An effective legal reform that is prescribed by the United Nations and adopted by APEC drops the requirement for land—an immovable asset—to allow business to pledge movable assets as collateral. This way, a small business owner can put on the line business equipment, inventory or receivables in exchange for access to formal credit.

APEC has been active in promoting such reforms through assessment report, then capacity building, to some success.

Dennis suggests that Mexico, which implemented comprehensive secured transaction reform five years ago, is a good example of progress in this area.  As of 2019, they’ve had over 7 million registrations. Sixty-eight percent of the registered collateral was non-traditional. Unbanked Mexican entrepreneurs pledged crops, livestock, fish, sewing machines and vacuums for credit at affordable rates.

Affordable Dispute Resolution

Once a business is set up and has begun to trade or provide services abroad, new challenges arise. Micro-business owners that find themselves in a dispute with a business partner on the other side of an international border are unlikely to have the time and financial resources for a long judicial process or in-person arbitration. They will likely drop the case and chalk it off as a loss. The risk involved has deterred many micro businesses from trade across the border or competing in global supply chains.

Globalization and increasing digitalization have increased the number of cross border disputes. Not surprisingly, a survey of small businesses in the APEC region reports an overwhelming need for effective and consistent dispute resolution.

“Micro, small and medium enterprises need a legal environment that promotes a seamless system for trade,” said Dr James Ding, convenor of the Friends of the Chair for Strengthening Economic Legal Infrastructure, a group under APEC’s Economic Committee.  

“Dispute resolution is an essential part of this,” he said. He cites a simple solution: put it online. Online dispute resolution is a cheap and easy way to negotiate, mediate and arbitrate for the effective and efficient settlement of disputes between entities in different economies.

“Online dispute resolution, or ODR can resolve disputes in a simple, fast, flexible and cost-effective manner, without the need for the parties to be physically present for the submission of physical documents,” he said.

APEC’s Economic Committee, which promotes domestic policy reforms in the Asia-Pacific region, recently endorsed a collaboration framework for APEC economies to set up online systems to deal with cross-border disputes.

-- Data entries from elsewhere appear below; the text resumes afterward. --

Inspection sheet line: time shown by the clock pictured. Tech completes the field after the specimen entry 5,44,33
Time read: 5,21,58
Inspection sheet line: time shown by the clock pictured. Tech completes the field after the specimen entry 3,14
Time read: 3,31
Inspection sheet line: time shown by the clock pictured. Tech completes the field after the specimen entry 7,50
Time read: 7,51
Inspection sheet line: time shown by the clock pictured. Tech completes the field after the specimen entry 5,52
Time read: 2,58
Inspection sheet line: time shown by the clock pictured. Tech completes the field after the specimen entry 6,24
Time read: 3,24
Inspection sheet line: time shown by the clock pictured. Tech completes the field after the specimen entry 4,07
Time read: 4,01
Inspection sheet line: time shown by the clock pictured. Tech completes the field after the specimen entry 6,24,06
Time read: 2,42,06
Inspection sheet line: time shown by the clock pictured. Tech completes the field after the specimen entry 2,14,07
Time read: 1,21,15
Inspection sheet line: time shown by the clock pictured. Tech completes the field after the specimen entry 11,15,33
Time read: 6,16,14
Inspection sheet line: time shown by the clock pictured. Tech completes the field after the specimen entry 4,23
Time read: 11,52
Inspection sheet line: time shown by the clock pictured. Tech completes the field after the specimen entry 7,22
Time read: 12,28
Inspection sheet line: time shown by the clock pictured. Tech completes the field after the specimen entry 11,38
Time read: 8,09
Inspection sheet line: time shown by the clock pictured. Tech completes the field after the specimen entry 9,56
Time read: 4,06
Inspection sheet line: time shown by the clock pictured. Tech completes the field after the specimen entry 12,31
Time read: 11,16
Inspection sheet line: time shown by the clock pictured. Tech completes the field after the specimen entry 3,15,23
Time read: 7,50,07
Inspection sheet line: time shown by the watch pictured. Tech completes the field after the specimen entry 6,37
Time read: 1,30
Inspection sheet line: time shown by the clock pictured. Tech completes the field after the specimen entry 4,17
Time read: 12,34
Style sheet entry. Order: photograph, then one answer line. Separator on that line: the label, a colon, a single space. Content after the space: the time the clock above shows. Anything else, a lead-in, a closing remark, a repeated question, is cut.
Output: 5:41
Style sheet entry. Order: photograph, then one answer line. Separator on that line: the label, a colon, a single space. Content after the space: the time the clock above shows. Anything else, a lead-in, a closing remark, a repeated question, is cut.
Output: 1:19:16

“The ODR framework is designed to promote confidence among businesses by providing quick electronic resolution and enforcement of disputes across borders, languages, and different legal jurisdictions,” Ding said. “Smaller and medium sized businesses will get an opportunity to compete and flourish in the global supply chain. It also promotes inclusivity, good regional business relationships and entrepreneurship by women.”

The Chair of the Economic Committee, Robert Logie, calls the framework a concrete initiative that harnesses digital technology to increase regional economic cooperation by removing barriers, in this case barriers faced by small businesses.

“I think the project really shows some of the strengths of APEC as an organization,” he said. “While we’re a consensus-based body, we can also look at good ideas and incubate new initiatives like this one. In this process we have addressed the concerns of the different economies. This approach makes these kinds of initiatives stronger and more likely to make a difference.”

In early September, Chile will be hosting Small and Medium Enterprises Week in Concepcion, Chile, where minister-level government officials in the Asia-Pacific will tackle similar initiatives.

Much progress has been made in the years of work APEC has put into helping smaller enterprises—according to a recent assessment, it is getting easier on average to set up and run a business in APEC economies. Of course, there will always be much room for improvement.